SINGAPORE (Nikkei Markets) -- Prices of private homes in Singapore rose for the fourth straight quarter, underpinned by demand from cash-rich buyers who've benefited as developers bid up prices for land in the city-state.
Flash estimates from the Urban Redevelopment Authority on Monday showed private residential property prices rose 3.4% from the previous quarter in the April-June period. Prices rose 3.9% in the first three months of the year.
The biggest gains in the second quarter were seen in what URA described as the "rest of central region," which refers to apartments on the outskirts of the city center. Prices in these locations rose by 5.7%, following an increase of 1.2% in the previous quarter.
Singapore's housing market began to recover in the middle of last year as economic growth strengthened and as developers began to bid aggressively for plots of land. The market had been the doldrums previously, hurt by government cooling measures that included additional stamp duties for locals buying second homes and for foreign buyers.
Christine Li, senior director of research at Cushman & Wakefield Singapore, said private home prices could rise by 12% to 16% this year, surpassing the peak reached in 2013.
"The recycling of capital is pushing up the prices now," she said, pointing to the wave of collective sales over the past year. Such sales occur when owners jointly sell their homes, and the land on which the building rests, to a developer for a higher price than what they would get if they sold the units individually.
The buyer subsequently redevelops the site, taking advantage of increased height limits and plot ratios to build more apartments.

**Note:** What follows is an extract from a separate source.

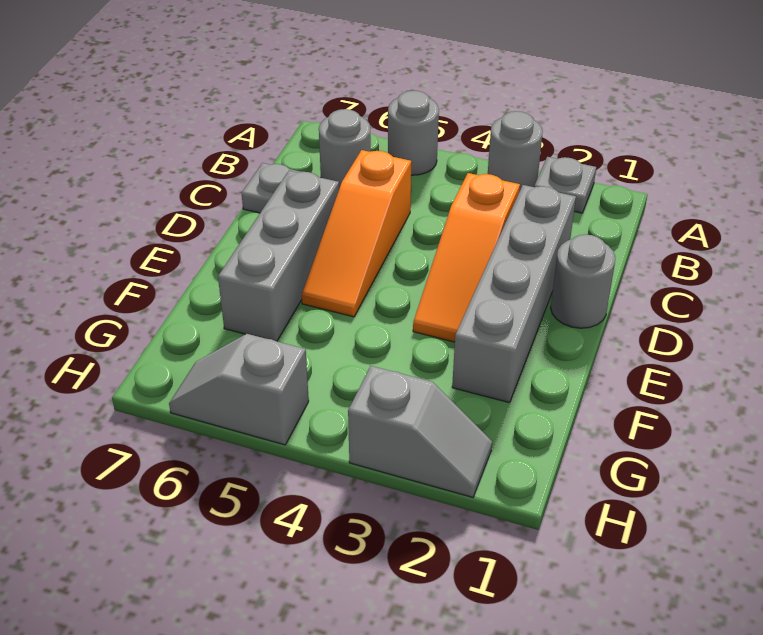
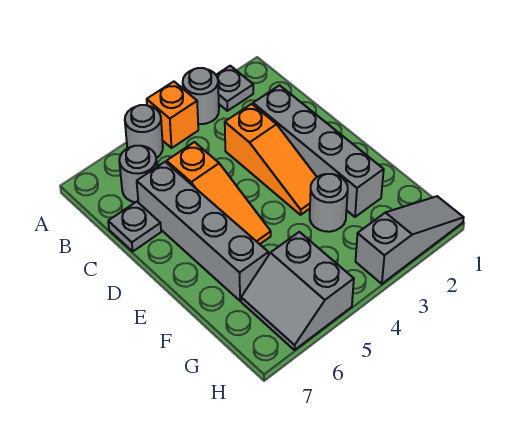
none -> orange 1x1 brick [147,82,198,148]
grey 1x1 round brick [551,234,615,328] -> grey 1x1 round brick moved to [310,174,348,232]
grey 1x3 brick [218,171,339,341] -> grey 1x4 brick [137,162,268,301]
grey 1x2 slope [348,366,492,497] -> grey 1x3 slope [356,196,464,284]
grey 1x2 slope [169,334,309,445] -> grey 2x2 slope [241,232,354,350]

Collective sales boost demand for property because the sellers would have to find new homes soon after the deal is concluded, while the redeveloped complex will only hit the market three or four years later.
In a report on Monday, real-estate services firm CBRE said there were 15 such collective sales of residential sites in the second quarter of 2018, bringing the half-year tally to 32 deals worth 9.7 billion Singapore dollars ($7.1 billion). This is already above last year's total of 26 deals worth S$8.1 billion.
Ismail Gafoor, executive chairman of PropNex, Singapore's largest real-estate agency, said the residential market has also received a boost from foreign buyers, who've returned despite the additional stamp duties that could increase their purchase prices by 5-15%.
According to analysts, Chinese buyers find Singapore relatively inexpensive compared to Hong Kong and large Chinese cities like Shanghai, where prices have continued to rise in recent years.
PropNex, which had an initial public offering recently, made a strong debut on the Singapore Exchange on Monday, countering the broader trend. By late afternoon, the stock was trading at 71.5 Singapore cents, up 10% from its IPO price.
DBS Group Holdings, Singapore's biggest lender, said at a briefing on Monday that it remained bullish on Singapore property even though it had cut its outlook on Asian stocks to neutral from overweight, mainly due to the growing tit-for-tat on trade tariffs between the U.S. and other countries. DBS's reasons included the strong domestic economy that could sustain demand for Singapore property and the potential for more foreign buying.